All animal experiments were carried out in strict accordance with the 'Australian Code of Practice for the Care and Use of Animals for Scientific Purposes (NHMRC)', with approval from the University of Melbourne Animal Ethics Committee (AEC #04154). Tga20 PrP^C over-expressing mice [82] were anesthetised using methoxyfluorane and inoculated intracerebrally with 30 μl of 0.01% M1000 brain homogenate diluted in PBS or the appropriate fractions as indicated, or with 30 μl of 'neat' fraction or whole cell PBS lysate. Mice were provided food and water ad libitum and housed following routine animal husbandry practices. Mice were examined daily for symptoms of prion disease. Once mice developed persisting features of advanced prion disease, including impaired righting reflexes, hunched posture and hind limb paresis, they were culled by cervical dislocation under anaesthesia and the number of days post-inoculation was recorded. Brains were removed and sagittally hemi-sectioned, with half the brain fixed and stained to allow scoring of vacuolation, astrocytic gliosis and PrP deposition as described previously [40], and the other half made to 10% (w/v) homogenates in PBS, with homogenates stored at -80°C until required. Neuropathological scoring was performed on two separate occasions, blinded as to the inoculum group, to provide a semi-quantitative comparison of lesion profiles between the groups of animals. Stained sections were visualised using a Zeiss Axioskop 50 microscope with images captured using a Zeiss AxioCam HRC camera (Carl Zeiss, North Ryde, NSW, AUS).

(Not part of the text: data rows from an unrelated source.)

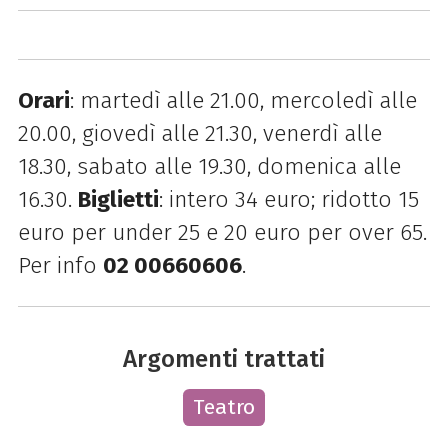
Orari
: martedì alle 21.00, mercoledì alle
20.00, giovedì alle 21.30, venerdì alle
18.30, sabato alle 19.30, domenica alle
16.30.
Biglietti
: intero 34 euro; ridotto 15
euro per under 25 e 20 euro per over 65.
P
er info
02 00660606
.
Argomenti trattati
Teatro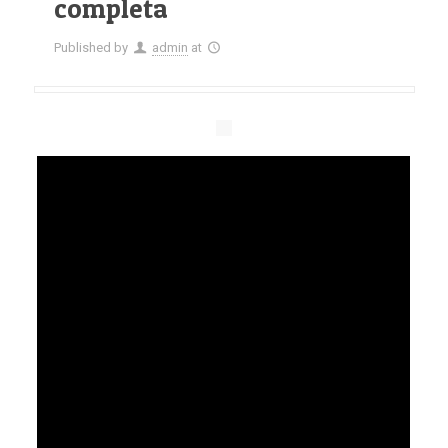
completa
Published by
admin
at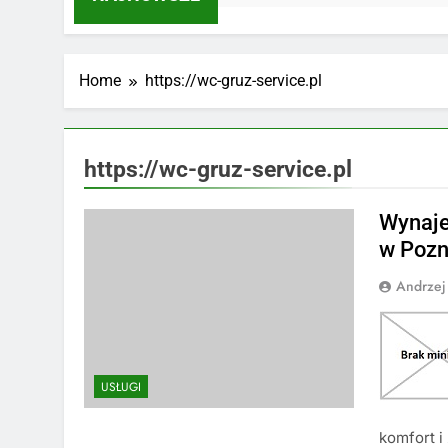
Home
https://wc-gruz-service.pl
https://wc-gruz-service.pl
Wynaje
w Pozn
Andrzej
USŁUGI
komfort i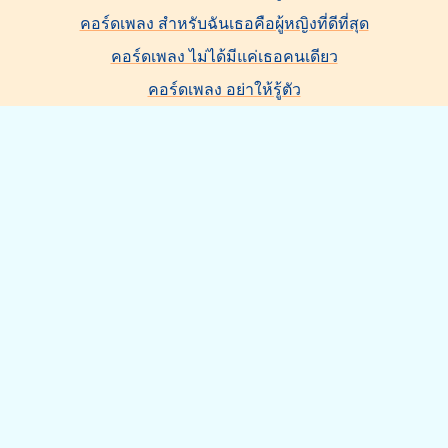
คอร์ดเพลง สำหรับฉันเธอคือผู้หญิงที่ดีที่สุด
คอร์ดเพลง ไม่ได้มีแค่เธอคนเดียว
คอร์ดเพลง อย่าให้รู้ตัว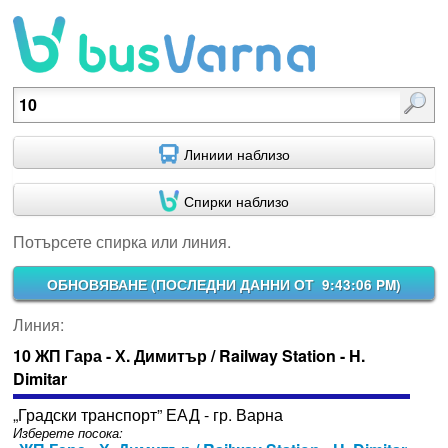
Потърсете спирка или линия.
Линиии наблизо
Спирки наблизо
Потърсете спирка или линия.
ОБНОВЯВАНЕ (
ПОСЛЕДНИ ДАННИ ОТ 9:43:06 PM
)
Линия:
10 ЖП Гара - Х. Димитър / Railway Station - H.
Dimitar
„Градски транспорт” ЕАД - гр. Варна
Изберете посока: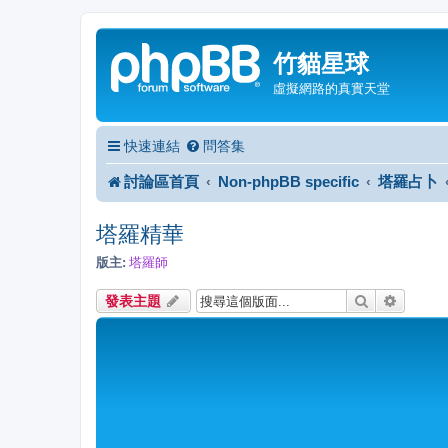
竹貓星球
虛擬網路的真實天堂
快速連結
問答集
討論區首頁
Non-phpBB specific
塔羅占卜
塔羅精華
版主:
塔羅師
搜尋
進階搜
發表主題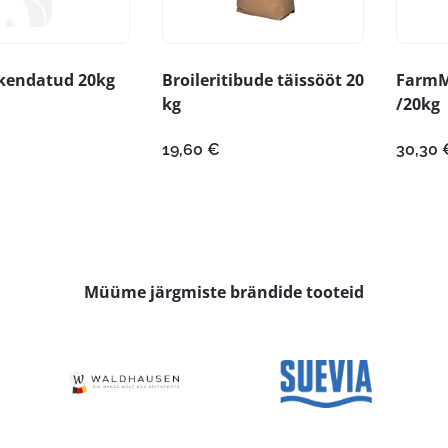
kendatud 20kg
Broileritibude täissööt 20
FarmM
kg
/20kg
19,60
€
30,30
Müüme järgmiste brändide tooteid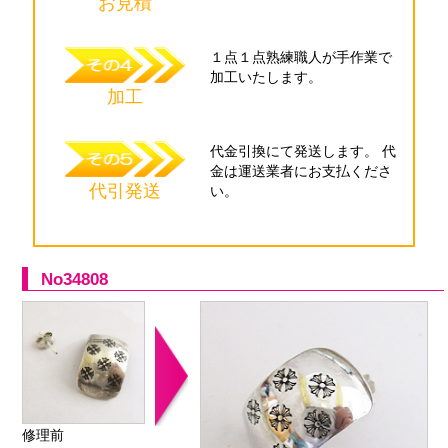
お見積
１点１点
熟練職人が
手作業で
加工
いたします。
加工
代金引換にて
発送します。
代
金は運送業者に
お支払くださ
代引発送
い。
No34808
修理前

All densitometric analyses used the public domain ImageJ software (National Institutes of Health, USA). For determining relative levels of PrP^res in fractions, each fraction PrP^res dot blot signal intensity was measured, with the sum of the 10 individual PrP^res levels providing the 'total PrP^res'; each individual fraction was expressed as a percentage of the total PrP^res. For determining relative levels of infectivity contained within MoRK13-infectious fractions, PrP^res produced by MoRK13 cells exposed to each 'neat' fraction was measured at passage 4 (P4) post-exposure by cell blot signal intensity, with the sum of the 10 individual PrP^res levels providing 'total PrP^res'. Once again, each individual fraction was expressed as a percentage of the calculated total PrP^res. All statistical analyses were performed in GraphPad Prism 4, with one way ANOVA and Tukey's multiple comparisons or two way ANOVA and Bonferonni post-tests used as indicated, unless stated otherwise.